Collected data
----

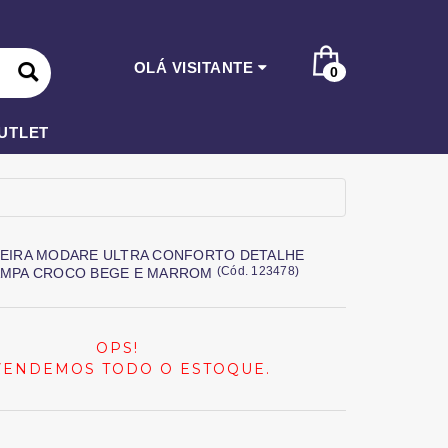
OLÁ VISITANTE
0
UTLET
TEIRA MODARE ULTRA CONFORTO DETALHE
(
Cód.
123478
)
AMPA CROCO BEGE E MARROM
OPS!
VENDEMOS TODO O ESTOQUE.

----

_What you will do_:
A complete and exact copy of the records is required. Exclude the pictures.

_Solution for this exercise_:
OLÁ VISITANTE
0
UTLET
TEIRA MODARE ULTRA CONFORTO DETALHE
(
Cód.
123478
)
AMPA CROCO BEGE E MARROM
OPS!
VENDEMOS TODO O ESTOQUE.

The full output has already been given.